Population (December 2020)
- • Total: 5,760
- • Density: 412/km^{2} (1,070/sq mi)
- Demonym: German: Unterseener(in)
- Time zone: UTC+01:00 (CET)
- • Summer (DST): UTC+02:00 (CEST)
- Postal code: 3800
- SFOS number: 593
- ISO 3166 code: CH-BE
- Localities: Unteres Stadtfeld, Wellenacher, Neuhaus, Mühleholz, Däleboden, Chiemberg, Stolle, Luegiwald, Hindere Harder, Harderkulm, Vordere Harder, Hohmüedig, Mühleholz, Breite
- Surrounded by: Beatenberg, Därligen, Habkern, Interlaken, Leissigen, Ringgenberg
- Website: https://www.unterseen.ch

= Unterseen =

Unterseen (/de-CH/) is a historic town and a municipality in the Interlaken-Oberhasli administrative district in the canton of Bern in Switzerland.

*-*-*

_Complete the following:_
1. In the Unterseen text, reproduce the part that opens with the words containing "- Time zone: UTC+01:00" and closes with "Bern in Switzerland.", renaming "Bern" to "Berne".
2. According to the Unterseen text, what is the town's postal code?
3. Resume the text on Unterseen, writing what follows its last sentence.

_Dataset content:_
*-*-*

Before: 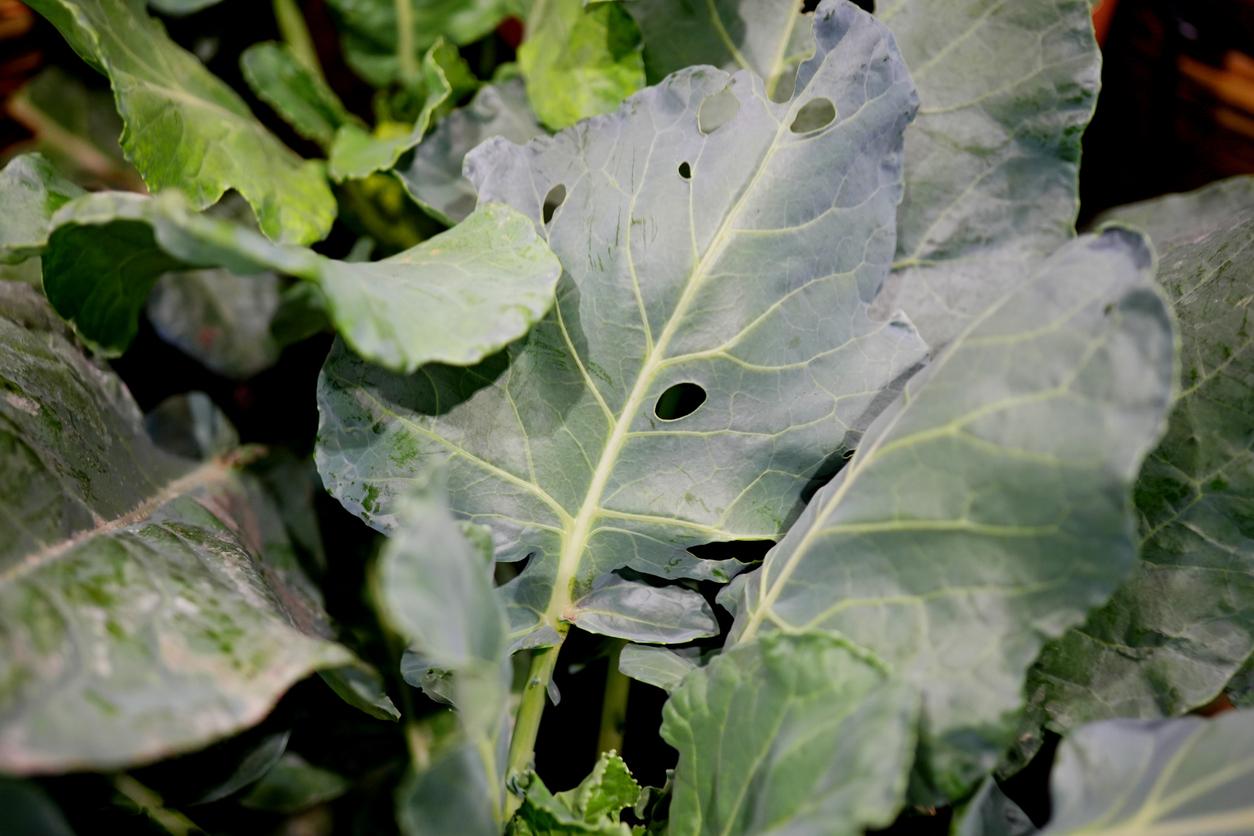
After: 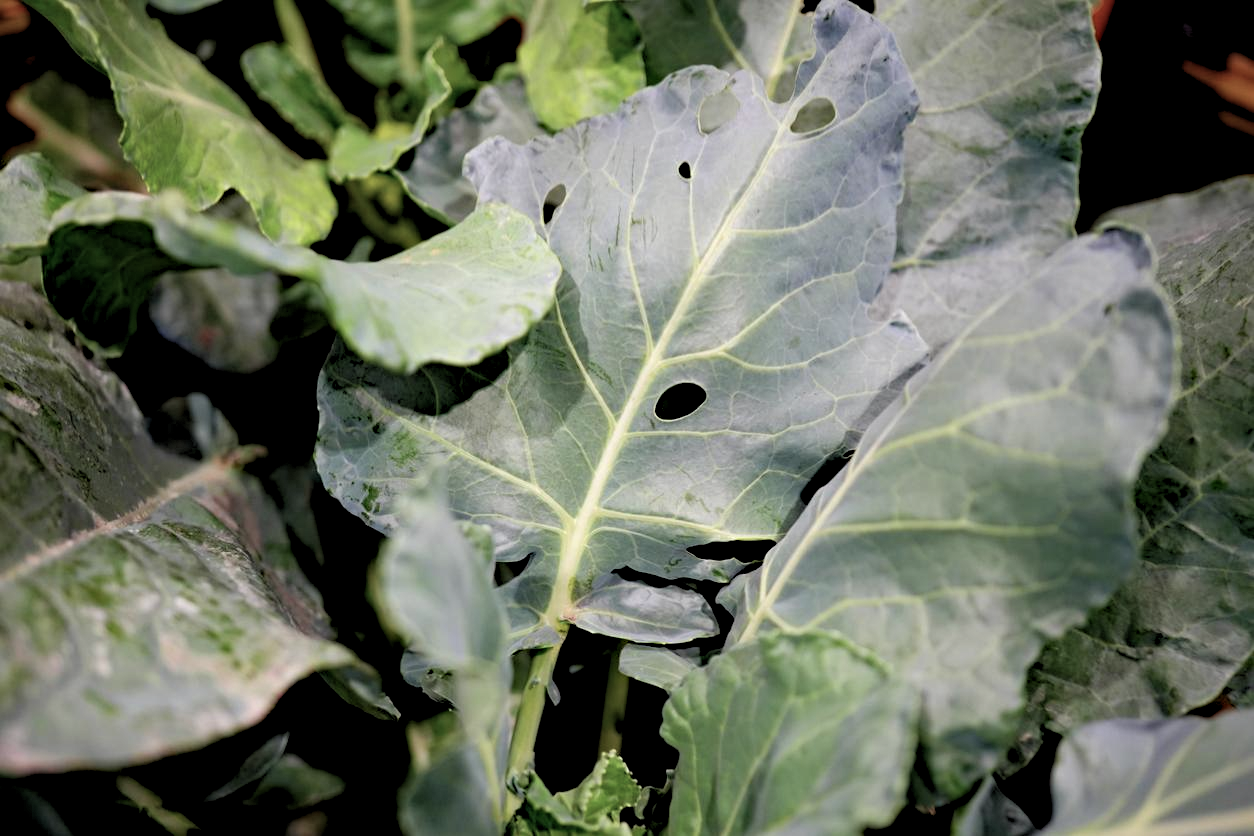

*-*-*

_Answers by item:_
1.
- Time zone: UTC+01:00 (CET)
- • Summer (DST): UTC+02:00 (CEST)
- Postal code: 3800
- SFOS number: 593
- ISO 3166 code: CH-BE
- Localities: Unteres Stadtfeld, Wellenacher, Neuhaus, Mühleholz, Däleboden, Chiemberg, Stolle, Luegiwald, Hindere Harder, Harderkulm, Vordere Harder, Hohmüedig, Mühleholz, Breite
- Surrounded by: Beatenberg, Därligen, Habkern, Interlaken, Leissigen, Ringgenberg
- Website: https://www.unterseen.ch

= Unterseen =

Unterseen (/de-CH/) is a historic town and a municipality in the Interlaken-Oberhasli administrative district in the canton of Berne in Switzerland.

2. 3800

3.
Unterseen is a german calque of the latin name Interlaken (meaning "between the lakes"), and is located on the flat area on the eastern shore of Lake Thun between the two creek Lombach below the Chienberg to the north and the Aare to the south, which both flow into Lake Thun. The historic town however is mainly found at the northern bank of the Aare, which flows here from Lake Brienz to Lake Thun (therefore lower lake). Just across the Aare is the town of Interlaken. Both municipalities are located on the flat alluvial land among steep mountains, which is also called the Bödeli.

Unterseen belongs to the Small Agglomeration Interlaken with 23,300 inhabitants (2014).

Along with Interlaken, Unterseen is an important tourist center in the Bernese Highlands, and from the town one can see the mountains Eiger, Mönch and Jungfrau.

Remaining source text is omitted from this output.